● **Extract provided**
►
SQL Server Drive Configurations
How and where you place your database files is a critical part in ensuring the performance and availability of your SQL Server database.
You do not want to under estimate the needs and have a disk IO bottleneck and it is equally important to ensure your disk drives have proper redundancy to provide fault tolerance to meet the business needs.
How you should "slice and dice" your drives and where you place your information really depends on the number of drives you have available and what RAID configuration you use.
RAID (Redundant Array of Independent (or inexpensive) Disks) : A group of two or more physical drives being used together to provide fault tolerance and/or and increase in performance.
Here is a quick rundown of some of the more popular RAID options:
RAID LEVEL | DESCRIPTION |
RAID 0 (Striped) | Improved performance through spreading blocks of data across multiple disks. No redundancy, if one disk fails the array is lost. |
RAID 1 (Mirrored) | Data is written identically to multiple disks. Redundancy exists as long as at least 1 drive in the mirrored set is functioning |
RAID 5 (Block Level Striping w/Parity) | Stripes at the byte level (with error correction information) and requires that all drives but one be functioning in order for the array to remain active |
RAID 10 (Striped Mirror) | Mirrored disk sets are striped providing high redundancy as well as high performance |
OK so now that you have some basic RAID knowledge under your belt let's discuss some possible drive configurations depending on the number of physical disks you have available. Please keep in mind that these are just sample configurations and that with more disks that are available the more options you will have on how you utlize them. Your "ideal" configuration might not be the same as my "ideal" configuration so you will need to review these recommendations against the needs of your database environment.
◄
● **Task 1**
Please lay out the listing as a JSON list of strings, one string per line, with blank lines left out. Begin at the first line of the listing and stop after the line that contains "Τέλος, ο Υφυπουργός".

[Saved data entries]
►
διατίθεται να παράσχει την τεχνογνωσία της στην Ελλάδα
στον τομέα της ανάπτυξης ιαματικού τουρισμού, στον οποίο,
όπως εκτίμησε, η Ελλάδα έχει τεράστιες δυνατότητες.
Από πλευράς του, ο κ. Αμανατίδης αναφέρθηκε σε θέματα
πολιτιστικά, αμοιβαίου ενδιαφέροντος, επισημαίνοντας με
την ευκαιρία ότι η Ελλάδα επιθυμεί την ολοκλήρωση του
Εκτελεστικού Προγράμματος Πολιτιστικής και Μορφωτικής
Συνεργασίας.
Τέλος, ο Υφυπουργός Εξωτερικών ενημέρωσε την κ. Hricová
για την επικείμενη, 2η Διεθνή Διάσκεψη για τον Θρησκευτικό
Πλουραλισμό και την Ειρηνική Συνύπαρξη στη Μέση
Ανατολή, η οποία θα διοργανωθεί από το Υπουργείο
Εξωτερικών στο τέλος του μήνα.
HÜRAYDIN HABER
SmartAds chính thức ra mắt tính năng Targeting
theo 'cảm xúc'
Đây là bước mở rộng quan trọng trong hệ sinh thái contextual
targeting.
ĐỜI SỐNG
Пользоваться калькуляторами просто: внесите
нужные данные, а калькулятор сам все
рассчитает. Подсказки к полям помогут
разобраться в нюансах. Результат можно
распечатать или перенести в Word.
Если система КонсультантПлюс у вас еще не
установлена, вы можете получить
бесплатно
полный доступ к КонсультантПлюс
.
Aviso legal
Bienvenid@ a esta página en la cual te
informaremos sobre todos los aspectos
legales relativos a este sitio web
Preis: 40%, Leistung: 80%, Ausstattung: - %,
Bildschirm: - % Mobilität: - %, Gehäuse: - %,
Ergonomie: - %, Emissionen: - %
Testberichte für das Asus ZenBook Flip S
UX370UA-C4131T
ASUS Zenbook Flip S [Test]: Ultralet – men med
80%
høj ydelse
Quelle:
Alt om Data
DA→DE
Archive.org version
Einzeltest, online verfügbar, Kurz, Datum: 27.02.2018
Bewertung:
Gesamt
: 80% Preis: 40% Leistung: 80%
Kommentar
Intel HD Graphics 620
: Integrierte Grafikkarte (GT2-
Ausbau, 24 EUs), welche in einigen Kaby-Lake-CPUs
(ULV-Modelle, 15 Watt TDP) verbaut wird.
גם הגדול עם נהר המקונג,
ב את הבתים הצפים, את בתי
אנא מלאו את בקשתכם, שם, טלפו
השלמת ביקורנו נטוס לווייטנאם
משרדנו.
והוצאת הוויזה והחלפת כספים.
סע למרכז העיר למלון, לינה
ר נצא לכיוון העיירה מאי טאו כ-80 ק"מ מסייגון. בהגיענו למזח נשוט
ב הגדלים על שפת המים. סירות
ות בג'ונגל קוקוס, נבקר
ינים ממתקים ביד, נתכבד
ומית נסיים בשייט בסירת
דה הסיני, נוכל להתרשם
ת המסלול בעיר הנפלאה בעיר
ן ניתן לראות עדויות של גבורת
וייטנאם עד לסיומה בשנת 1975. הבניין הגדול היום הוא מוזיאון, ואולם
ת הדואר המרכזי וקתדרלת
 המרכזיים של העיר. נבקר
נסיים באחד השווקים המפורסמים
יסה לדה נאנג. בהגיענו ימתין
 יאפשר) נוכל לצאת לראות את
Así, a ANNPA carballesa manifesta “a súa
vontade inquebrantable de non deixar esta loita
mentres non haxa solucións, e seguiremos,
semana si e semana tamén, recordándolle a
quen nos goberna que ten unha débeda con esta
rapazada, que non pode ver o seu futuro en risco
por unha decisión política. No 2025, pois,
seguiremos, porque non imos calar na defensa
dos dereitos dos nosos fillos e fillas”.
◄
● **Task 2**
Decide whether each statement agrees with the SQL Server drive configuration text. Answer yes or no, and quote the deciding words from the text.
(a) RAID 0 provides redundancy if one disk fails.
(b) With RAID 1, redundancy remains as long as at least one drive in the mirrored set works.
(c) RAID 10 offers both high redundancy and high performance.

● **Final answer 1**
[
  "διατίθεται να παράσχει την τεχνογνωσία της στην Ελλάδα",
  "στον τομέα της ανάπτυξης ιαματικού τουρισμού, στον οποίο,",
  "όπως εκτίμησε, η Ελλάδα έχει τεράστιες δυνατότητες.",
  "Από πλευράς του, ο κ. Αμανατίδης αναφέρθηκε σε θέματα",
  "πολιτιστικά, αμοιβαίου ενδιαφέροντος, επισημαίνοντας με",
  "την ευκαιρία ότι η Ελλάδα επιθυμεί την ολοκλήρωση του",
  "Εκτελεστικού Προγράμματος Πολιτιστικής και Μορφωτικής",
  "Συνεργασίας.",
  "Τέλος, ο Υφυπουργός Εξωτερικών ενημέρωσε την κ. Hricová"
]

● **Final answer 2**
(a) No: "No redundancy, if one disk fails the array is lost."
(b) Yes: "Redundancy exists as long as at least 1 drive in the mirrored set is functioning"
(c) Yes: "Mirrored disk sets are striped providing high redundancy as well as high performance"